Un tercer cambio se define en el protagonista del libro, su familia deja atrás el falansterio para mudarse con la más profunda discreción hacia el Vedado justo en la calle G esquina 25. Es un cierre definitivo. Guillermito ya es un joven casado. Es el inicio de los años 50 y las infidelidades lo apasionan, rebusca por toda La Habana probables conquistas. Sus descripciones son un paseo inigualable tanto por los clubes nocturnos donde asiste, el eficiente transporte urbano, como las posadas donde las mujeres que lleva de diferente procedencia lo hacen vivir más una situación embarazosa, como el elogio a su desempeño sexual y comentario sobre el insuficiente tamaño de su pene, según le confesaría con todo el desparpajo del mundo una empleada doméstica que le habla con diálogos de novelas radiales y dramáticos gestos.

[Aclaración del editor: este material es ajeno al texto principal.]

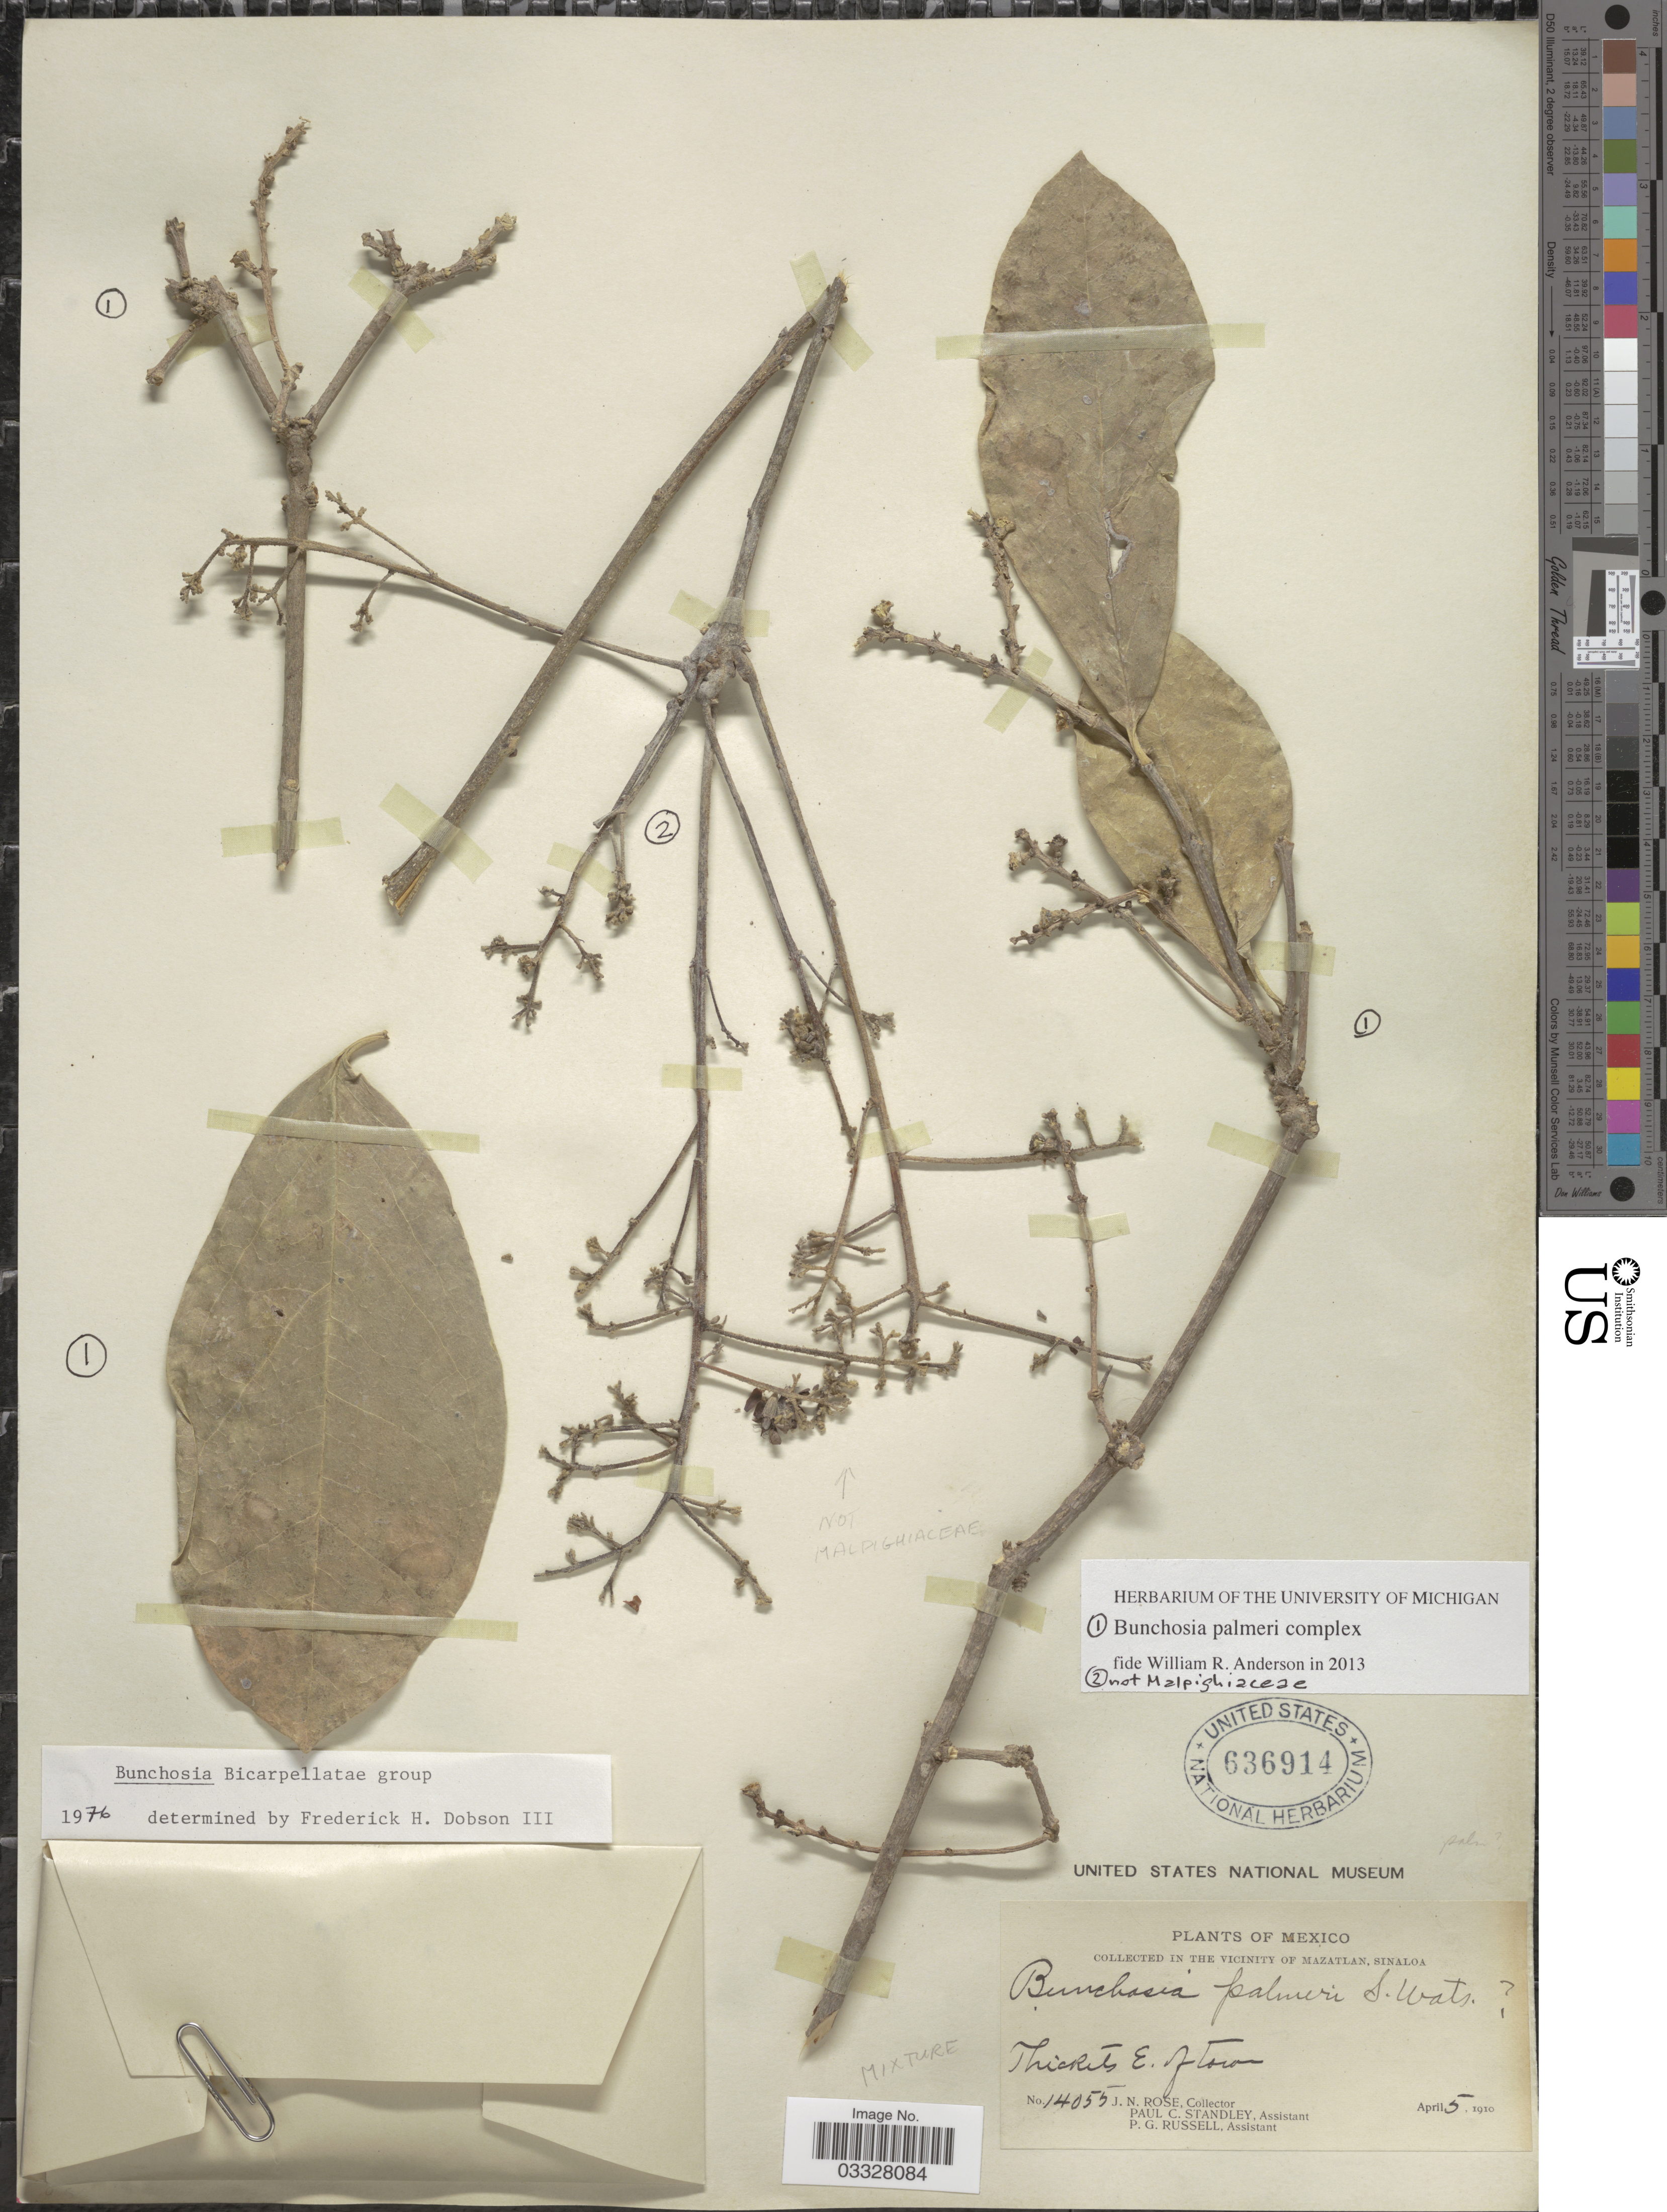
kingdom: Plantae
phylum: Tracheophyta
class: Magnoliopsida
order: Malpighiales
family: Malpighiaceae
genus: Bunchosia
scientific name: Bunchosia palmeri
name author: S. Watson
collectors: J. N. Rose, P. C. Standley & P. G. Russell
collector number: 14055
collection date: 1910-04-05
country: Mexico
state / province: Sinaloa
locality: In the vicinity of Mazatlan. Thickets E. of town.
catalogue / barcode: US 636914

La Habana para un infante difunto es la confesión urbana de un lenguaje descubierto y literaturizado por Cabrera Infante: el habanero. Con perenne humor quien lea puede ser víctima de la añoranza de un lugar y época distante, ya desaparecida, solo posible de encontrar de manera presencial en carteles descoloridos, edificaciones semiderruidas con el nombre de su propietario y tal vez el año de su construcción.
La marca a tres tiempos de su visón del mundo, el niño que muere, el adolescente que nace y el joven responsable que debe ser, mientras fracasa o consigue victorias pírricas en cuestiones de amor, provoca la empatía inmediata hacia un personaje disuelto entre realidad y la ficción de sus invenciones capitalinas. No todo en este libro puede ser verdaderamente cierto, pero comenzar a leerlo es la mejor vela que ilumine cualquier misa literaria ofrecida a los recuerdos de un infante que confiesa su muerte mientras sube por primera vez unas escaleras para dar paso a una próxima vida.